Pence traces his heritage back to Ireland and Germany and speaks of an Irish immigrant grandfather who stepped off a boat on Ellis Island before it shut down, pointing to two countries that represent some of the earliest waves of mass immigration to the United States.
Pence, 61, describes himself as “a Christian, a conservative and a Republican, in that order.” His demographic — white, Christian and male — has been the dominant force of power for most of the country’s history. But it has become less so during his lifetime.
Near the end of Pence’s childhood in 1976, 8 in 10 Americans identified as white and Christian. By his first year as vice president in 2017, that number had declined to 43 percent, according to the Public Religion Research Institute.
That trend, which is on course to continue, is a backdrop for the country’s volatile political environment, one that became more fraught after the United States elected its first Black president in Barack Obama on a message of “hope” and racial harmony and, eight years later, sent Donald Trump to the White House on a platform of building a wall and slashing immigration.
Today it is Harris, the first Black and Asian American woman to be included on a major party presidential ticket, who reflects the changing demographics of the country.
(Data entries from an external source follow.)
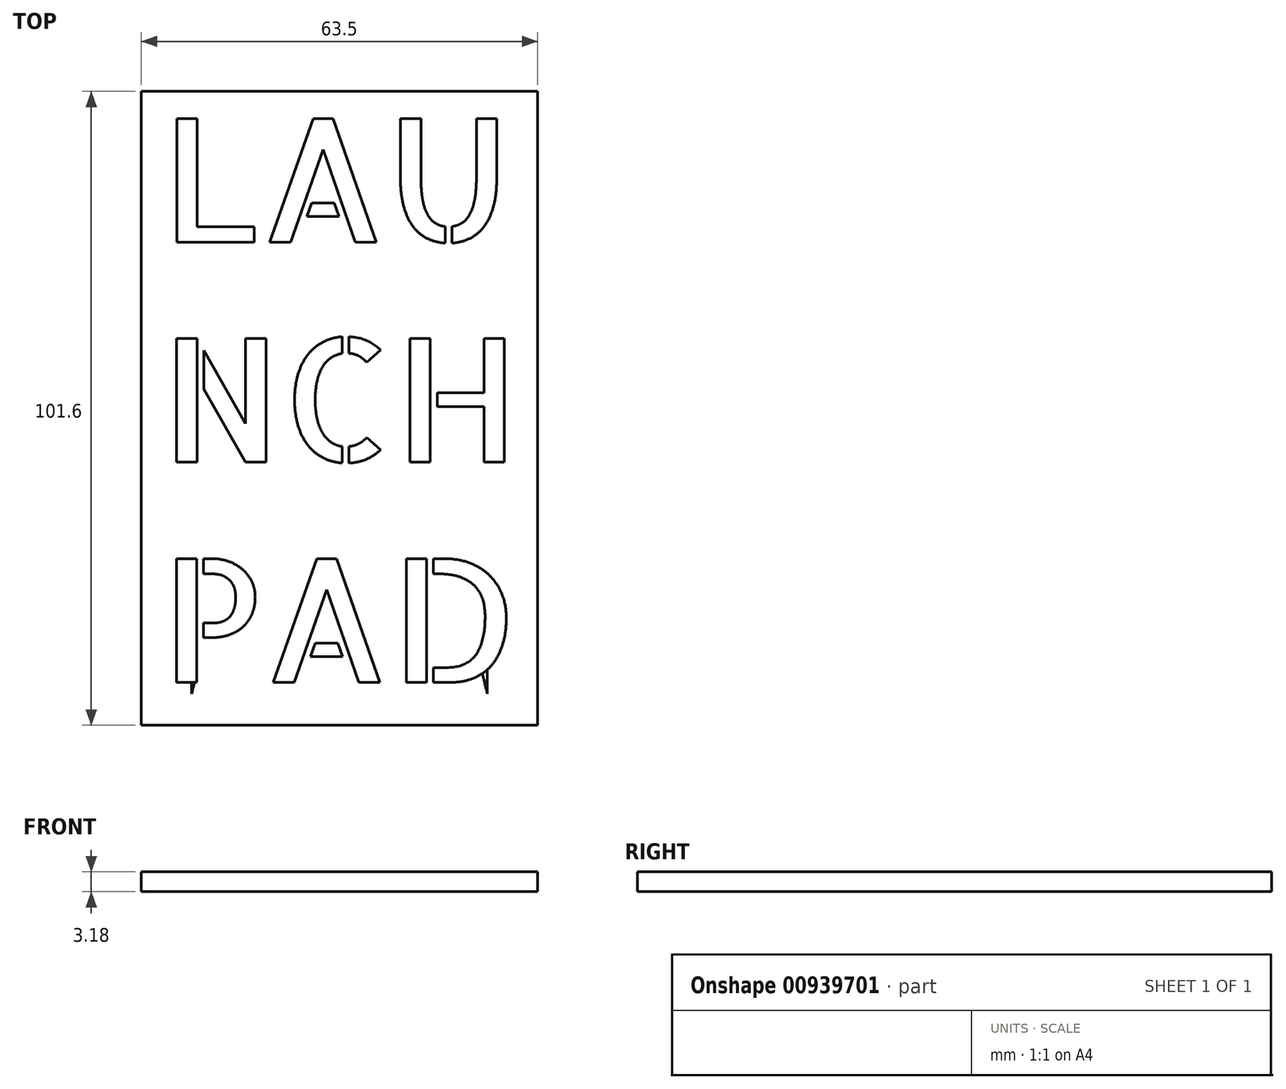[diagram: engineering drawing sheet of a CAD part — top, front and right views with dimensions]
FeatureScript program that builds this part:
annotation { "Feature Type Name" : "Feature", "Feature Type Description" : "" }
export const myFeature = defineFeature(function(context is Context, id is Id, definition is map)
    precondition{}
    {
        {
            var Q0;
            Q0=qCreatedBy(makeId("Top.planeOp"),FACE);
            var sketch = newSketch(context, id + "F0", { "sketchPlane" : qUnion([Q0])});
            skLineSegment(sketch, "E0.bottom", {"start": v(-31.75, 50.8) * mm, "end": v(31.75, 50.8) * mm});
            skLineSegment(sketch, "E0.top", {"start": v(-31.75, -50.8) * mm, "end": v(31.75, -50.8) * mm});
            skLineSegment(sketch, "E0.left", {"start": v(-31.75, 50.8) * mm, "end": v(-31.75, -50.8) * mm});
            skLineSegment(sketch, "E0.right", {"start": v(31.75, 50.8) * mm, "end": v(31.75, -50.8) * mm});
            skSolve(sketch);
        }
        {
            var Q0;
            Q0=makeQuery(id+"F0.imprint","IMPRINT",FACE,{"disambiguationData":[TD([[makeQuery(id+"F0.imprint","IMPRINT",EDGE,{"derivedFrom":sQuery(id+"F0.wireOp",EDGE,"E0.bottom")}),-1.0]])]});
            extrude(context, id + "F1", {"entities" : qUnion([Q0]), "depth" : 3.17 * mm, "offsetDistance" : 25.4 * mm});
        }
        {
            var Q0;
            Q0=makeQuery(id+"F1.opExtrude","CAP_FACE",FACE,{"disambiguationData":[OSD([sQuery(id+"F0.wireOp",EDGE,"E0.bottom"),sQuery(id+"F0.wireOp",EDGE,"E0.top"),sQuery(id+"F0.wireOp",EDGE,"E0.left"),sQuery(id+"F0.wireOp",EDGE,"E0.right")])],"isStart":false});
            var sketch = newSketch(context, id + "F2", { "sketchPlane" : qUnion([Q0])});
            skText(sketch, "E1", { "text": "LAU\nNCH\nPAD", "fontName": "AllertaStencil-Regular.ttf"});
            const initialGuessF2  = {"E1": [-0.02858, 0.02662, 1, 0, 0.01984]};
            skSetInitialGuess(sketch, initialGuessF2);
            skSolve(sketch);
        }
        {
            var Q0;
            Q0 = qSketchRegion(id + "F2", true);
            extrude(context, id + "F3", {"entities" : qUnion([Q0]), "operationType" : NewBodyOperationType.ADD, "depth" : 3 / 812.8 * mm, "offsetDistance" : 25.4 * mm});
        }
        {
            var Q0;
            {var subQ0=sQuery(id+"F0.wireOp",EDGE,"E0.top");var subQ1=sQuery(id+"F0.wireOp",EDGE,"E0.right");var subQ2=sQuery(id+"F0.wireOp",EDGE,"E0.bottom");var subQ3=sQuery(id+"F0.wireOp",EDGE,"E0.left");Q0=makeQuery(id+"F3.boolean.opBoolean","SPLIT",FACE,{"disambiguationData":[TD([makeQuery(id+"F1.opExtrude","SWEPT_FACE",FACE,{"disambiguationData":[OSD([subQ2])]})])],"derivedFrom":makeQuery(id+"F1.opExtrude","CAP_FACE",FACE,{"disambiguationData":[OSD([subQ2,subQ0,subQ3,subQ1])],"isStart":false})});}
            var sketch = newSketch(context, id + "F4", { "sketchPlane" : qUnion([Q0])});
            skPoint(sketch, "E2.1.internal.snap0", {"position": v(-24.46, 11.18) * mm});
            skPoint(sketch, "E3.2.internal.snap0", {"position": v(-2.05, -39.82) * mm});
            skFitSpline(sketch, "E4", {"points": [v(-5.95, -27.35) * mm, v(-8.13, -33.72) * mm, v(-5.95, -44.95) * mm], "startDerivative": vector(-6.61, -13.3) * mm, "endDerivative": vector(6.04, -21.2) * mm});
            skFitSpline(sketch, "E5", {"points": [v(-5.95, -44.95) * mm, v(-4.62, -39.82) * mm, v(0, -49.1) * mm], "startDerivative": vector(2.52, 18.1) * mm, "endDerivative": vector(9.23, -24.14) * mm});
            skFitSpline(sketch, "E6.MirrorCS", {"points": [v(5.95, -44.95) * mm, v(4.62, -39.82) * mm, v(0, -49.1) * mm], "startDerivative": vector(-2.52, 18.1) * mm, "endDerivative": vector(-9.23, -24.14) * mm});
            skFitSpline(sketch, "E7.MirrorCS", {"points": [v(5.95, -27.35) * mm, v(8.13, -33.72) * mm, v(5.95, -44.95) * mm], "startDerivative": vector(6.61, -13.3) * mm, "endDerivative": vector(-6.04, -21.2) * mm});
            skEllipticalArc(sketch, "E8", {});
            skLineSegment(sketch, "E9", {"start": v(-5.95, -27.35) * mm, "end": v(5.95, -27.35) * mm});
            skFitSpline(sketch, "E10", {"points": [v(-11.7, -12.15) * mm, v(-20.42, -19.2) * mm, v(-23.68, -45.79) * mm], "startDerivative": vector(-25.64, -12.83) * mm, "endDerivative": vector(-0.24, -51.69) * mm});
            skFitSpline(sketch, "E11", {"points": [v(-23.68, -45.79) * mm, v(-17.31, -29.12) * mm, v(-7.77, -24.5) * mm], "startDerivative": vector(8.28, 34.86) * mm, "endDerivative": vector(24.24, 6.48) * mm});
            skFitSpline(sketch, "E12.MirrorCS", {"points": [v(11.7, -12.15) * mm, v(20.42, -19.2) * mm, v(23.68, -45.79) * mm], "startDerivative": vector(25.64, -12.83) * mm, "endDerivative": vector(0.24, -51.69) * mm});
            skFitSpline(sketch, "E13.MirrorCS", {"points": [v(23.68, -45.79) * mm, v(17.31, -29.12) * mm, v(7.77, -24.5) * mm], "startDerivative": vector(-8.28, 34.86) * mm, "endDerivative": vector(-24.24, 6.48) * mm});
            const initialGuessF4  = {"E8": [0, 0, 0, -1, 0.030929374872957237, 0.012728021231775851, 0.4860810952605146, 5.797104211919072]};
            skSetInitialGuess(sketch, initialGuessF4);
            skSolve(sketch);
        }
        {
            var Q0;
            {var subQ1=makeQuery(id+"F3.opExtrude","CAP_EDGE",EDGE,{"disambiguationData":[OSD([sQuery(id+"F2.wireOp",EDGE,"E1.sketch_text.stroke-6")])],"isStart":true});Q0=makeQuery(id+"F4.imprint","IMPRINT",FACE,{"disambiguationData":[TD([[makeQuery(id+"F4.imprint","IMPRINT",EDGE,{"derivedFrom":subQ1}),1.0]])]});}
            var Q1;
            Q1=makeQuery(id+"F4.imprint","IMPRINT",FACE,{"disambiguationData":[TD([[makeQuery(id+"F4.imprint","IMPRINT",EDGE,{"derivedFrom":makeQuery(id+"F3.opExtrude","CAP_EDGE",EDGE,{"disambiguationData":[OSD([sQuery(id+"F2.wireOp",EDGE,"E1.sketch_text.stroke-97")])],"isStart":true})}),1.0]])]});
            var Q2;
            {var subQ9=makeQuery(id+"F3.opExtrude","CAP_EDGE",EDGE,{"disambiguationData":[OSD([sQuery(id+"F2.wireOp",EDGE,"E1.sketch_text.stroke-130")])],"isStart":true});Q2=makeQuery(id+"F4.imprint","IMPRINT",FACE,{"disambiguationData":[TD([[makeQuery(id+"F4.imprint","IMPRINT",EDGE,{"derivedFrom":subQ9}),1.0]])]});}
            var Q3;
            {var subQ12=makeQuery(id+"F3.opExtrude","CAP_EDGE",EDGE,{"disambiguationData":[OSD([sQuery(id+"F2.wireOp",EDGE,"E1.sketch_text.stroke-126")])],"isStart":true});Q3=makeQuery(id+"F4.imprint","IMPRINT",FACE,{"disambiguationData":[TD([[makeQuery(id+"F4.imprint","IMPRINT",EDGE,{"derivedFrom":subQ12}),1.0]])]});}
            var Q4;
            {var subQ1=sQuery(id+"F4.wireOp",EDGE,"E7.MirrorCS");var subQ3=makeQuery(id+"F3.opExtrude","CAP_EDGE",EDGE,{"disambiguationData":[OSD([sQuery(id+"F2.wireOp",EDGE,"E1.sketch_text.stroke-125")])],"isStart":true});var subQ4=makeQuery(id+"F4.imprint","INTERSECT",VERTEX,{"derivedFrom":[subQ3,subQ1]});Q4=makeQuery(id+"F4.imprint","IMPRINT",FACE,{"disambiguationData":[TD([[makeQuery(id+"F4.imprint","IMPRINT",EDGE,{"disambiguationData":[TD([[subQ4,1.0]])],"derivedFrom":subQ3}),1.0]])]});}
            var Q5;
            {var subQ1=sQuery(id+"F4.wireOp",EDGE,"E4");var subQ3=makeQuery(id+"F3.opExtrude","CAP_EDGE",EDGE,{"disambiguationData":[OSD([sQuery(id+"F2.wireOp",EDGE,"E1.sketch_text.stroke-123")])],"isStart":true});var subQ4=makeQuery(id+"F4.imprint","INTERSECT",VERTEX,{"derivedFrom":[subQ3,subQ1]});Q5=makeQuery(id+"F4.imprint","IMPRINT",FACE,{"disambiguationData":[TD([[makeQuery(id+"F4.imprint","IMPRINT",EDGE,{"disambiguationData":[TD([[subQ4,-1.0]])],"derivedFrom":subQ3}),1.0]])]});}
            var Q6;
            {var subQ0=sQuery(id+"F4.wireOp",EDGE,"E13.MirrorCS");var subQ1=sQuery(id+"F4.wireOp",EDGE,"E12.MirrorCS");var subQ2=makeQuery(id+"F4.imprint","INTERSECT",VERTEX,{"derivedFrom":[subQ1,subQ0]});Q6=makeQuery(id+"F4.imprint","IMPRINT",FACE,{"disambiguationData":[TD([[makeQuery(id+"F4.imprint","IMPRINT",EDGE,{"disambiguationData":[TD([[subQ2,1.0]])],"derivedFrom":subQ1}),-1.0]])]});}
            var Q7;
            {var subQ0=sQuery(id+"F4.wireOp",EDGE,"E11");var subQ1=sQuery(id+"F4.wireOp",EDGE,"E10");var subQ2=makeQuery(id+"F4.imprint","INTERSECT",VERTEX,{"derivedFrom":[subQ1,subQ0]});Q7=makeQuery(id+"F4.imprint","IMPRINT",FACE,{"disambiguationData":[TD([[makeQuery(id+"F4.imprint","IMPRINT",EDGE,{"disambiguationData":[TD([[subQ2,1.0]])],"derivedFrom":subQ1}),1.0]])]});}
            extrude(context, id + "F5", {"entities" : qUnion([Q0, Q1, Q2, Q3, Q4, Q5, Q6, Q7]), "operationType" : NewBodyOperationType.ADD, "depth" : 1 / 406.4 * mm, "offsetDistance" : 25.4 * mm});
        }
    });
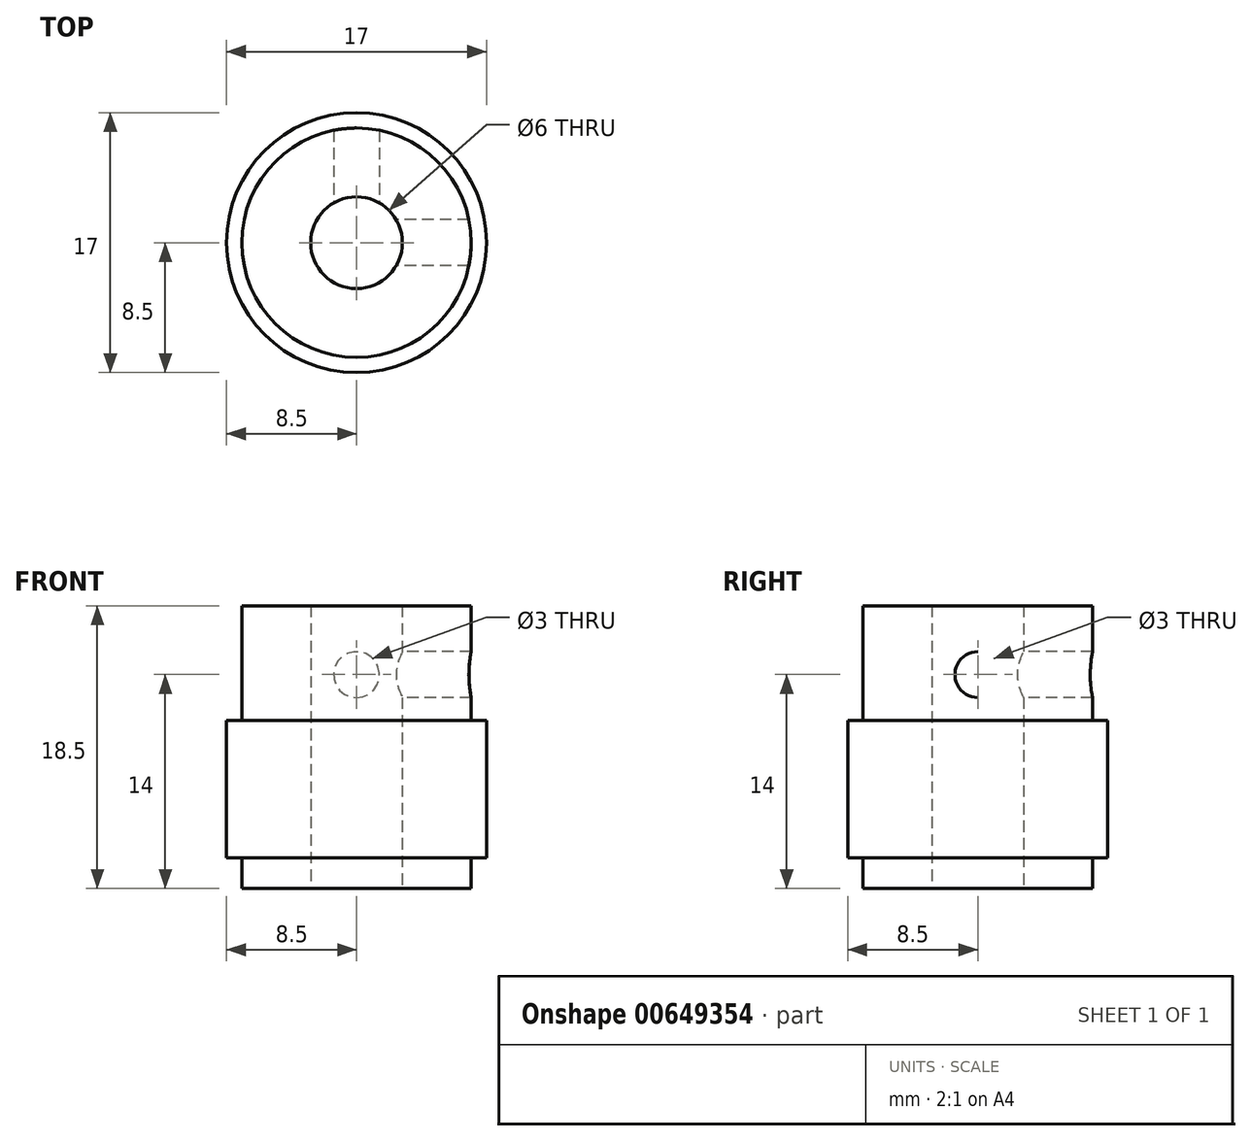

Harris, 55, embodies the melting pot that America has become. She’s a daughter of an Indian immigrant mother and a Jamaican father. She grew up with Hindu and Christian influences, identifies as a Baptist, and has a Jewish husband. Born in Oakland, California, she’s the first in her immediate family to be constitutionally eligible to serve on a U.S. presidential ticket.
That she will share a debate stage with Pence in a competition to be one heartbeat from the presidency is an indication of how radically the country has changed during their lifetimes.
Stephanie Cutter, the deputy campaign manager for Obama in 2012, said the Pence-Harris contrast is one between the country’s past and its future: “A powerful, fading, out-of-step America versus the future, which is much more diverse, energetic, progressive, multicultural.”
“It’s not about the past. We are not returning to the 1950s,” Cutter said. “We need to embrace the future and deal with our significant challenges now — from COVID to the economy to climate change.”
For its part, the Trump-Pence campaign has sought to paint Harris as a “radical.”

“Kamala Harris is the most liberal member of the entire U.S. Senate and she serves to push Joe Biden even further to the left,” Trump spokesman Tim Murtaugh said, assailing her positions on taxes, energy, health care and “amnesty for 11 million illegal aliens.”
Less than a year after Harris was born, the Immigration and Nationality Act of 1965 did away with the favored status of Western Europe and opened its doors to newcomers from other parts of the world. Waves of immigration from Latin America and Asia followed.
From 2000 to 2015, the Asian American population surged by 72 percent, making it the fastest-growing ethnic or racial group in the United States, according to Census data analyzed by the Pew Research Center.


Although the minority population has grown, non-Hispanic white Americans still make up a majority of the U.S., at 60 percent in the latest Census data.
In 2016, Trump and Pence successfully capitalized on the nostalgia many older voters felt for an earlier time, before liberal social movements changed American culture and globalization adversely affected the economic prospects of the white working class.
Democrats have sought to court the growing minority population.

An NBC/Wall Street Journal poll released Sunday found that white voters prefer Trump and Pence by 2 points, while non-white voters favor Biden and Harris by 56 points, powering the Democratic ticket to a 14-point lead among registered voters.
Harris has achieved numerous “firsts,” including becoming the first Black woman district attorney and then attorney general of California. In 2016, she became the first Indian American to be elected to the United States Senate.
She ran unsuccessfully for p

resident last year and famously clashed with eventual nominee Joe Biden in the first Democratic debate over his past work with segregationists. More than a year after that showdown, Biden, under pressure to find a running mate who reflected the diversity of the Democratic Party, chose Harris.
“Just about every position she’s had, she has had to break barriers, break glass ceilings. She’s had to be a first,” Sen. Cory Booker, D-N.J., told reporters Wednesday, adding that Harris’s presence on stage will be an inspiration to young Black and Indian girls.
“This is one of those nights that’s going to reverberate in many ways,” Booker said. “I’m very excited about this moment in history.”